▸ **OPDRACHT A**:
In welk jaar kreeg Emmen volgens de tekst over het eerste ziekenhuis in Emmen zijn eerste ziekenhuis?
▸ **OPDRACHT B**:
Schrijf uit de tekst over het eerste ziekenhuis in Emmen letterlijk over: begin bij de woorden "Foto: R.Boelens." en stop na "ziekenhuis in Emmen.".

▸ **GETOONDE TEKST**:
━━━━━━━━━━━━━━━━━━━━
Angelsloërdijk - Diaconessen ziekenhuis |
|
|
|
|
Inleiding:
|
|
Uit de revue "Bij mijlpaal 10 1938-1948"
Ongeval aan de Dordsestraat.
Foto: R.Boelens.
|
In 1939 kreeg Emmen zijn eerste ziekenhuis
dat aan de Angelsloërdijk kwam te staan. Daar ging echter heel wat aan vooraf:
In 1918 vroeg de burgemeester van Emmen aan de inspecteur van de volksgezondheid te Utrecht of
die mee kon helpen bij het verkrijgen van subsidie voor de stichting van een gemeentelijk ziekenhuis in Emmen.
Dit vanwege de veel voorkomende gevallen van tyfus. Het antwoord was afwijzend. In de jaren twintig deed burgemeester
Kootstra van Emmen nogmaals enkele pogingen om in Emmen een ziekenhuis te krijgen. Ook dit lukte niet. Emmen moest het
zonder ziekenhuis stellen, zieken werden nog steeds vervoerd naar Assen, Hoogeveen, Coevorden of Groningen waar wel
ziekenhuizen waren. Dit kostte veel tijd en geld.
Omstreeks 1932 bestond er wel een Centrale vereniging "Ziekenzorg" met verschillende afdelingen.
Ir. J.C.Horsch was hiervan voorzitter, J.van Veen uit Emmerschans secretaris en A.Tepper van de Sterrenkamp penningmeester,
aldus het adresboek van 1932. Volgens dit adresboek bestonden er ook "Vereenigingen Ziekenhuisverpleging", met namen als
"Draagt elkanders lasten" (Barger-Compascuum), "Helpt elkander" (Nieuw-Weerdinge). In Emmen was dit de vereniging "Emmen
e.o." met een bestuur bestaande uit de heren J.Jonker, J.Salomons, A.Grooters, H.Reinders, M.Kats, Hks.Derks en J.van Ess.
In 1934 vond op de Dordsestraat in Emmen een ernstig verkeersongeluk plaats tussen een trein en een bus.
Hierbij vielen drie doden en enkele zeer zwaar gewonden. Die konden de lange tocht naar een ziekenhuis niet aan en werden
tijdelijk ondergebracht in het huisje van zuster Bloemink. Opnieuw werd Emmen geconfronteerd met het gemis van een ziekenhuis.
Voor een aantal mensen, waaronder Roelof Zegering Hadders, was echter het moment aangebroken om voor de derde keer alles op
alles te zetten om een ziekenhuis in het dorp te krijgen.
|
|
Boschoord:
|
|
Het kruis geeft de oorspronkelijk bedachte plaats voor een ziekenhuis aan.
|
Het gemeentebestuur wees reeds in 1934 het gebied dat ooit "Boschoord" genoemd werd aan
tot vestigingsgebeid. Boschoord lag ongeveer tussen de Burgemeester Tijmesstraat en de Dennenlaan. Noordelijk daarvan,
tussen Oude Roswinkelerweg en de bosrand van de Emmerdennen zou een ziekenhuis moeten komen.
Het kaartje links is een fragment van een kaart uit 1935 waarop de plaats al staat aangegeven waar
men oorspronkelijk het ziekenhuis had bedacht. Het zou daar nooit komen.
|
|
Katholiek of Hervormd?
━━━━━━━━━━━━━━━━━━━━
▸ **GETOONDE GEGEVENS**:

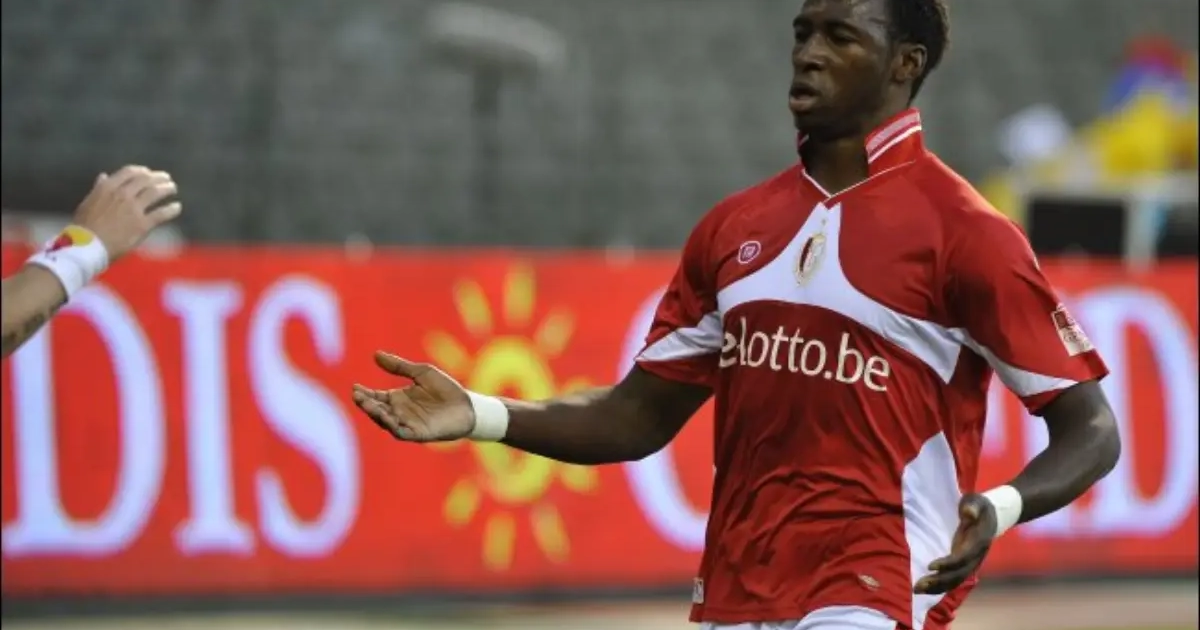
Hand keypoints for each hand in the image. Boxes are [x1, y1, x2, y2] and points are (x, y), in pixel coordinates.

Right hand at [73, 165, 181, 259]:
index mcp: (108, 187)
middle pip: (146, 180)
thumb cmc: (84, 227)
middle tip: (166, 179)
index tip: (148, 173)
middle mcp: (122, 194)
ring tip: (172, 189)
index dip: (141, 171)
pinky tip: (177, 207)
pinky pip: (162, 213)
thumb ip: (99, 189)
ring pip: (155, 192)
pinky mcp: (142, 224)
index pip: (129, 172)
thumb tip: (104, 176)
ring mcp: (133, 209)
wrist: (87, 246)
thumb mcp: (88, 202)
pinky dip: (172, 209)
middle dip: (158, 178)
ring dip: (167, 188)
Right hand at [352, 351, 475, 442]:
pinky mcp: (418, 433)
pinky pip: (401, 431)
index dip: (364, 393)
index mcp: (398, 398)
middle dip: (366, 403)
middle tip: (357, 395)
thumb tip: (376, 354)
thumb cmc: (446, 389)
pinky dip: (392, 426)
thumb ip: (398, 366)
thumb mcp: (421, 373)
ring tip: (367, 404)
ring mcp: (408, 423)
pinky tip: (386, 418)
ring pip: (386, 422)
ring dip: (375, 414)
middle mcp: (399, 412)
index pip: (376, 397)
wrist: (467, 405)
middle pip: (377, 410)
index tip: (355, 387)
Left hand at [914, 494, 997, 594]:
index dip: (948, 563)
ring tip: (917, 590)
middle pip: (958, 574)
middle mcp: (976, 556)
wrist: (993, 517)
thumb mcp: (976, 501)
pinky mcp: (965, 564)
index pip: (963, 557)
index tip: (930, 566)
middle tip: (918, 586)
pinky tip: (926, 589)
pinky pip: (954, 579)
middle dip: (939, 581)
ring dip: (937, 587)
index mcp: (978, 541)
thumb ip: (973, 506)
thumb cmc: (979, 506)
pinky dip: (941, 586)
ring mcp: (971, 562)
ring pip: (956, 580)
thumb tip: (968, 512)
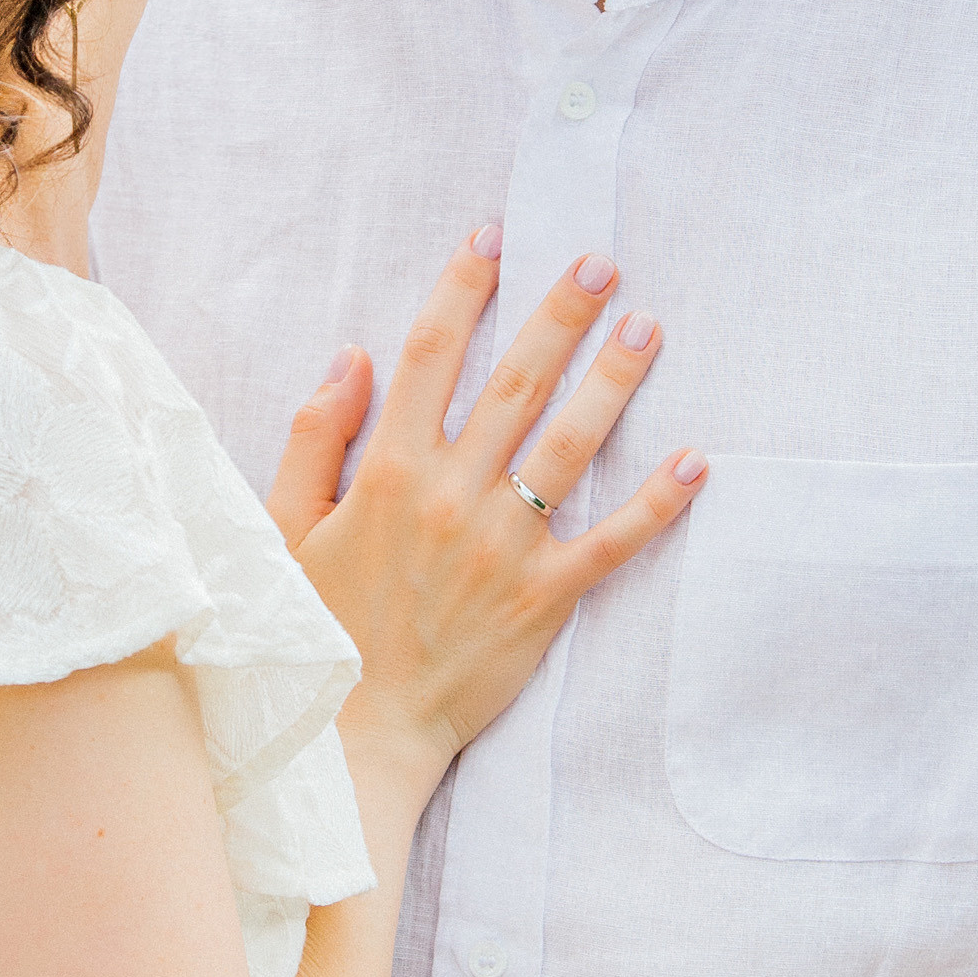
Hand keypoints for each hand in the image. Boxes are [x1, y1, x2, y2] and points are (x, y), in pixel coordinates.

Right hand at [265, 230, 704, 781]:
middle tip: (601, 264)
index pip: (430, 355)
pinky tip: (694, 461)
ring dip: (613, 382)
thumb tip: (353, 358)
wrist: (352, 738)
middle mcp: (450, 497)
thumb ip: (314, 437)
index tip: (493, 238)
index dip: (462, 288)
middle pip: (516, 384)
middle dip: (560, 315)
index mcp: (386, 471)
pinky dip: (657, 505)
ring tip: (647, 328)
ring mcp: (502, 549)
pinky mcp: (544, 601)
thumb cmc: (314, 631)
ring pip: (571, 447)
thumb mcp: (283, 527)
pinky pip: (611, 544)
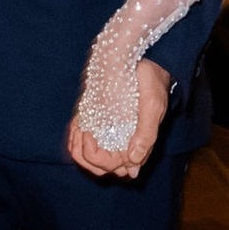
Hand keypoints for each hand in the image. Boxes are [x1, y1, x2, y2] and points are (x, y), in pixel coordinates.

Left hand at [67, 59, 170, 178]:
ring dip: (78, 148)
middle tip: (82, 131)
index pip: (112, 167)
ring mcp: (112, 135)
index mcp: (136, 145)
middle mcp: (123, 144)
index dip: (96, 158)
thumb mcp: (152, 107)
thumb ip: (146, 135)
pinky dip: (76, 138)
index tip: (90, 135)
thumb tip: (133, 166)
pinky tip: (76, 125)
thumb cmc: (152, 84)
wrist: (148, 62)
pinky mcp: (102, 123)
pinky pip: (85, 142)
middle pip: (98, 166)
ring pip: (88, 158)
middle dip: (83, 155)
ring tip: (78, 128)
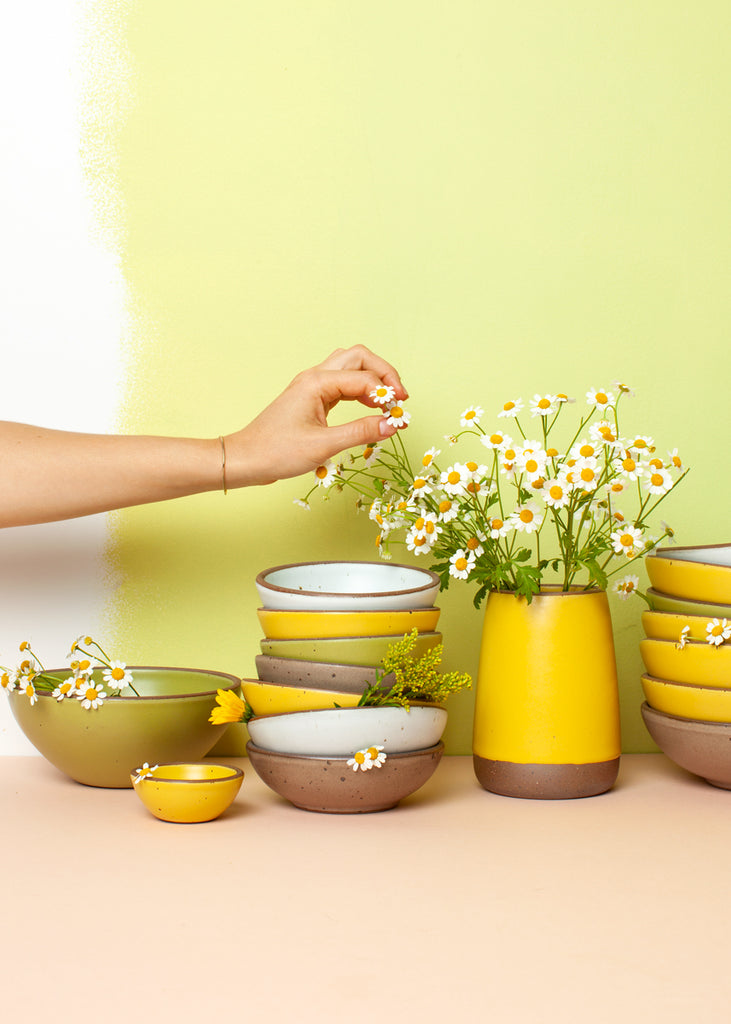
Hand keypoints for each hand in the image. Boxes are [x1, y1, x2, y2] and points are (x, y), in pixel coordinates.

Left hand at [223, 345, 408, 486]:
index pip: (364, 379)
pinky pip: (342, 384)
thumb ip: (360, 432)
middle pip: (359, 357)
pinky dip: (360, 391)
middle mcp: (315, 377)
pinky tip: (369, 408)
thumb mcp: (323, 446)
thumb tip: (391, 424)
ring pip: (351, 367)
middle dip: (384, 374)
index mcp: (317, 383)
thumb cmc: (276, 451)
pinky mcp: (312, 398)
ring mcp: (312, 386)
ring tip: (387, 403)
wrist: (247, 459)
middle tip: (399, 398)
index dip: (387, 394)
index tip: (401, 414)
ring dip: (372, 380)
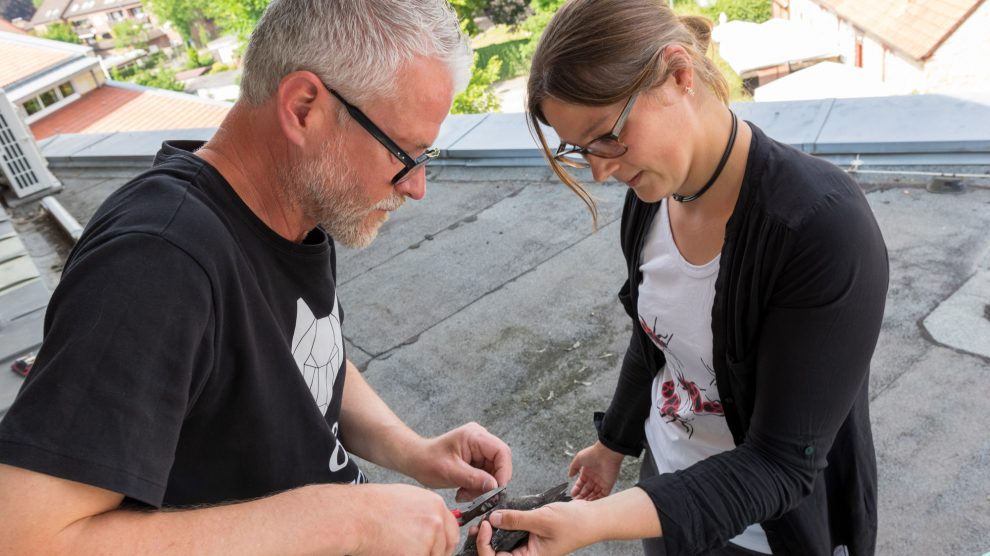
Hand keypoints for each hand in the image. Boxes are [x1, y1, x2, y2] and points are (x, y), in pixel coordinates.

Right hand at [349, 483, 459, 555]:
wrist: (356, 516)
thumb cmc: (372, 506)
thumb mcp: (407, 498)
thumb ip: (426, 512)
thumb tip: (435, 526)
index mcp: (435, 505)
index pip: (452, 530)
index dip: (443, 542)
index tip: (438, 548)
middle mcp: (436, 521)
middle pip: (447, 547)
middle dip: (435, 553)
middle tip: (415, 551)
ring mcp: (430, 539)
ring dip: (420, 555)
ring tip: (398, 549)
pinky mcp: (419, 555)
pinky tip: (394, 552)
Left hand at [410, 422, 512, 501]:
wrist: (415, 460)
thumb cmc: (427, 461)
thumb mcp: (450, 472)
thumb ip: (474, 478)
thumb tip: (495, 486)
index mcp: (475, 436)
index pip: (501, 452)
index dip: (503, 471)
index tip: (497, 489)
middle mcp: (480, 439)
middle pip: (499, 463)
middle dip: (490, 482)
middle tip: (478, 496)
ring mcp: (478, 449)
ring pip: (492, 472)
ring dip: (481, 487)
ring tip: (464, 494)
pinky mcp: (475, 459)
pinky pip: (485, 475)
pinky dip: (476, 486)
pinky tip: (463, 491)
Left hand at [473, 500, 595, 555]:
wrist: (592, 518)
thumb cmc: (574, 524)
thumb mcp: (542, 519)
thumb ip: (516, 519)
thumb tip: (493, 519)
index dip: (486, 545)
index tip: (486, 525)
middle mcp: (527, 555)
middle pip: (496, 553)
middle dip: (484, 540)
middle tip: (480, 522)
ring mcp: (527, 545)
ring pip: (502, 542)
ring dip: (492, 532)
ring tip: (486, 518)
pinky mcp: (529, 534)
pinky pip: (511, 532)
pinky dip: (503, 524)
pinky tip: (498, 514)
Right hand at [567, 441, 623, 499]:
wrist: (607, 453)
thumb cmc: (593, 454)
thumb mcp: (579, 459)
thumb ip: (573, 467)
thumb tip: (569, 475)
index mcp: (587, 472)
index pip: (581, 483)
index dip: (577, 489)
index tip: (573, 494)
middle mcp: (594, 478)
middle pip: (587, 490)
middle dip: (582, 496)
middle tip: (576, 502)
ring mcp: (601, 482)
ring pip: (594, 494)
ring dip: (588, 499)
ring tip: (582, 504)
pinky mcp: (608, 485)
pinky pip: (603, 495)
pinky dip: (597, 499)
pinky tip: (591, 502)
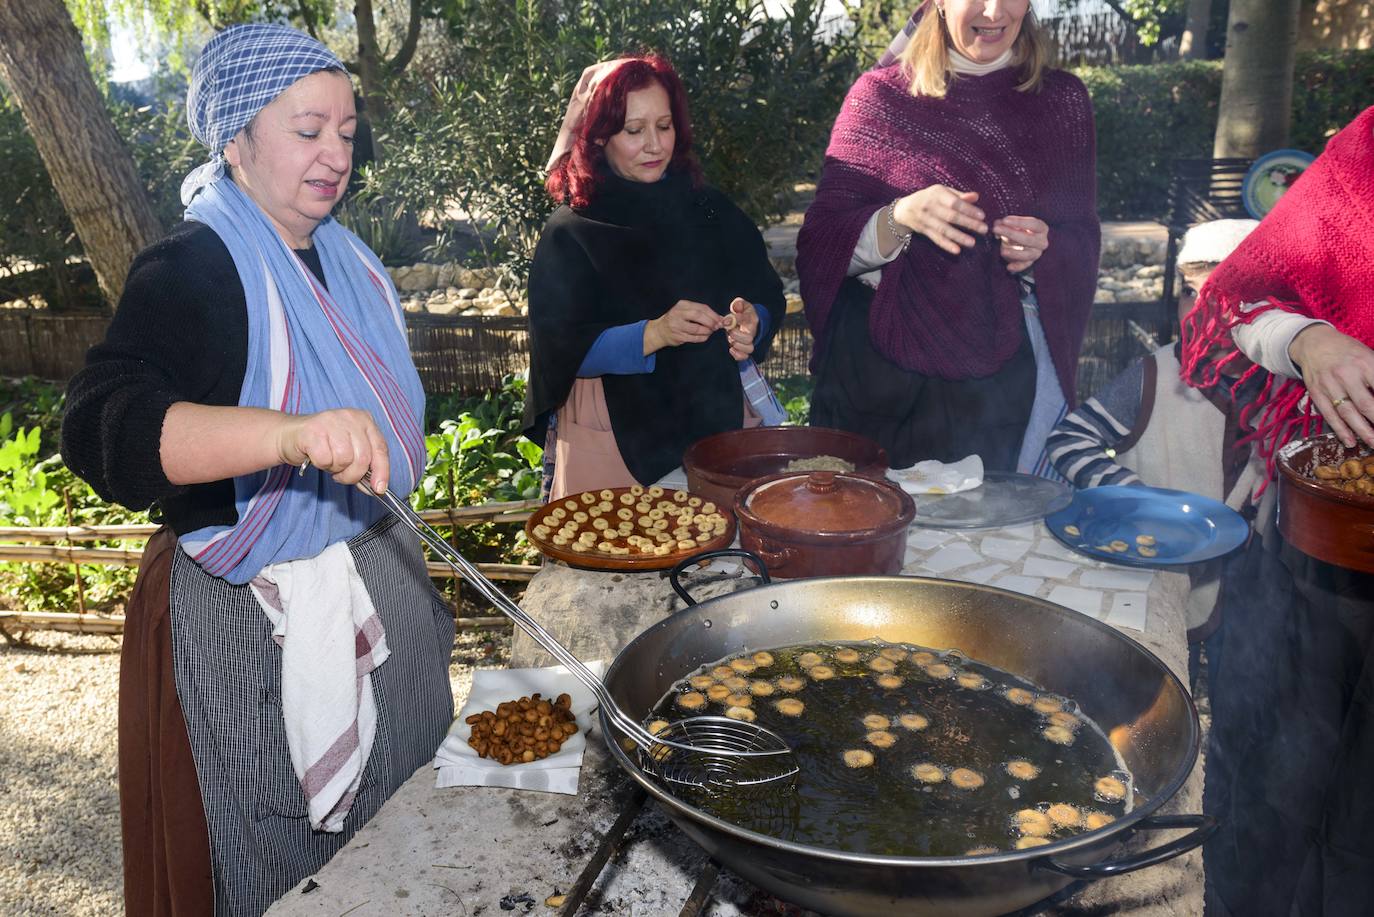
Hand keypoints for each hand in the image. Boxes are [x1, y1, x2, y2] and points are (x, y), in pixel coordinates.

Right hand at [276, 408, 390, 491]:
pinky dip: (321, 464)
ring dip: (335, 469)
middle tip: (340, 474)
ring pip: (345, 459)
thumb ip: (365, 466)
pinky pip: (325, 459)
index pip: (380, 448)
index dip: (382, 471)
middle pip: (363, 458)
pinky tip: (316, 456)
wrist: (290, 435)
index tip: (379, 488)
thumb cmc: (323, 444)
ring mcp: (331, 421)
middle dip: (353, 475)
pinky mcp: (313, 430)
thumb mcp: (349, 451)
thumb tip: (377, 486)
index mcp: (364, 420)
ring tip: (328, 461)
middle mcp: (350, 417)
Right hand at [644, 299, 722, 354]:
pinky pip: (694, 338)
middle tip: (717, 326)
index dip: (713, 314)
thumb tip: (719, 318)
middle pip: (699, 316)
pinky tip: (705, 336)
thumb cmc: (677, 319)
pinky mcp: (678, 336)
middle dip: (711, 322)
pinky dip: (702, 338)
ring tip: (711, 331)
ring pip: (697, 329)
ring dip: (707, 331)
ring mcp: (677, 326)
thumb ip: (701, 312)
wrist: (660, 330)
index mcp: (682, 305)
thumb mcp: (685, 310)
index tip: (721, 319)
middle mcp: (678, 314)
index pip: (701, 308)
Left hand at [723, 297, 757, 360]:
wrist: (747, 321)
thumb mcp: (740, 305)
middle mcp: (752, 332)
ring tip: (730, 340)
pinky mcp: (745, 349)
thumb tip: (736, 307)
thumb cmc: (742, 312)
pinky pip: (745, 356)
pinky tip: (731, 349)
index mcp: (751, 319)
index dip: (734, 320)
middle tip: (728, 332)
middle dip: (736, 335)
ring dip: (737, 345)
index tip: (724, 321)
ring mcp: (749, 342)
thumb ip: (738, 304)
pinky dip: (737, 355)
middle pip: (749, 338)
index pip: (745, 319)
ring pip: (749, 348)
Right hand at [892, 185, 986, 254]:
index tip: (982, 216)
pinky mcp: (923, 231)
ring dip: (959, 237)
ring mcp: (926, 220)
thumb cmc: (929, 198)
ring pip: (944, 230)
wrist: (904, 209)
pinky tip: (956, 250)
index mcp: (937, 194)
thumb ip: (958, 195)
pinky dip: (946, 245)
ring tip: (972, 243)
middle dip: (968, 223)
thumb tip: (976, 197)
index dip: (968, 209)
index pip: (954, 202)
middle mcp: (930, 206)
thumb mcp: (941, 191)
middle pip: (951, 216)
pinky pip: (936, 239)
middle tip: (983, 229)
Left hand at [992, 215, 1049, 272]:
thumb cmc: (1019, 230)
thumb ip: (1005, 223)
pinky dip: (1017, 267)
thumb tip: (997, 224)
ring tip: (1002, 251)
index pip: (1033, 224)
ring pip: (1028, 254)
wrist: (1022, 243)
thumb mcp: (1014, 224)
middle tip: (996, 229)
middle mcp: (1041, 241)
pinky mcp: (1030, 262)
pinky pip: (1024, 266)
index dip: (1019, 222)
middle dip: (1011, 234)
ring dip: (1014, 253)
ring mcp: (1037, 253)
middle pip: (1029, 239)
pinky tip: (1008, 267)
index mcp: (1041, 228)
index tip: (1005, 220)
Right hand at [1288, 324, 1373, 448]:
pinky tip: (1349, 441)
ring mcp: (1329, 384)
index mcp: (1365, 363)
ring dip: (1362, 431)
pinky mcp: (1316, 392)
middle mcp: (1346, 374)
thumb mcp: (1369, 356)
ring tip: (1373, 443)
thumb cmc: (1348, 351)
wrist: (1314, 343)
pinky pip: (1329, 414)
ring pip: (1347, 413)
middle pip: (1366, 404)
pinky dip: (1340, 429)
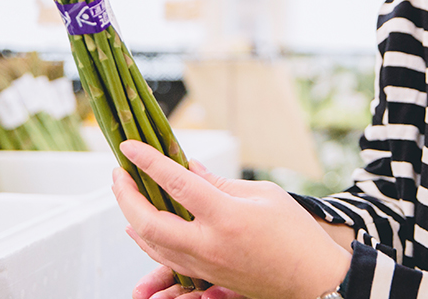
━━━━━━━━━━━━━━━━━━━━
▸ **UITGEWERKTE OPLOSSING A**:
In 1939.

▸ **UITGEWERKTE OPLOSSING B**:
Foto: R.Boelens.
|
In 1939 kreeg Emmen zijn eerste ziekenhuis
dat aan de Angelsloërdijk kwam te staan. Daar ging echter heel wat aan vooraf:
In 1918 vroeg de burgemeester van Emmen aan de inspecteur van de volksgezondheid te Utrecht of
die mee kon helpen bij het verkrijgen van subsidie voor de stichting van een gemeentelijk ziekenhuis in Emmen.